======== Text
Ilaiyaraaja, R. K. Shekhar (father of A.R. Rahman) and many more composers have been assistants in Swami's music recording sessions.

Introductions 
Dakshinamoorthy is to be highly credited for his introduction of P. Suseela to Malayalam cinema through 'Seetha'. The song 'Pattu Paadi Urakkam' sung by P. Suseela in that film is still popular in Kerala. He also introduced other singers such as Ambili, K.P. Brahmanandham, Shereen Peters, Vinodhini, Sree Latha, Kalyani Menon, etc.

Books 
He has written three books namely Thiagabrahmam (Tamil – 1965), Aathma Dheepam (Tamil – 1989) and Sathya Mithram (Malayalam – 1992).

His private masterpieces bearing 108 of his own compositions (Keerthanas) was released as book during his first death anniversary at Makreri Temple, Kerala with the name "Raagaabharanam" honouring his priceless contribution to the field of music.
================
======== Dataset extract
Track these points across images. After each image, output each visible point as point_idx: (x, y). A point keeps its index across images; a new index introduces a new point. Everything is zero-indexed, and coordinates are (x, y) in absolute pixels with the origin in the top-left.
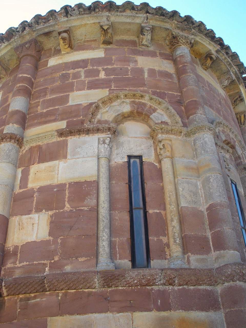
================
_Given problem A:_
Copy from the passage on Dakshinamoorthy, word for word, the portion starting with "His private masterpieces" and going on through "field of music.".
_Given problem B:_
Carry on the passage about Dakshinamoorthy from its final sentence.

_Task response A:_
His private masterpieces bearing 108 of his own compositions (Keerthanas) was released as book during his first death anniversary at Makreri Temple, Kerala with the name "Raagaabharanam" honouring his priceless contribution to the field of music.

_Task response B:_
Pious nature 
A devout Hindu throughout his life, Dakshinamoorthy started his speeches telling Sarvacharacharangalkkum Namaskaram, Charachara Guruvinum Namaskaram (Welcome to all the living and non-living creatures in the world, and also to their teacher). He was a devotee of Lord Shiva of Vaikom Temple in Kottayam district, after whom he was named, and he celebrated his 60th, 70th, 80th and 90th birthdays by offering Sahasrakalasham at Vaikom Temple. He was also a devotee of Lord Guruvayurappan, and used to visit Guruvayur temple too. Being a Brahmin, he was a vegetarian as he adhered to the traditional diet. He offered his wooden model of the Sabarimala Temple inside which he worshipped his revered idols to the Subrahmanya-Hanuman temple at Makreri in Kannur district. The Saraswathi Mandapam is now a home ground bearing all the crowning jewels of his lifetime achievement in the form of Awards and Trophies. The Thiagaraaja Akandam started at Makreri Ambalam and has been taking place for more than 12 years.

Awards

 2019 – Kerala State Film Award – Special Mention (posthumously) – Shyamaragam (Music director)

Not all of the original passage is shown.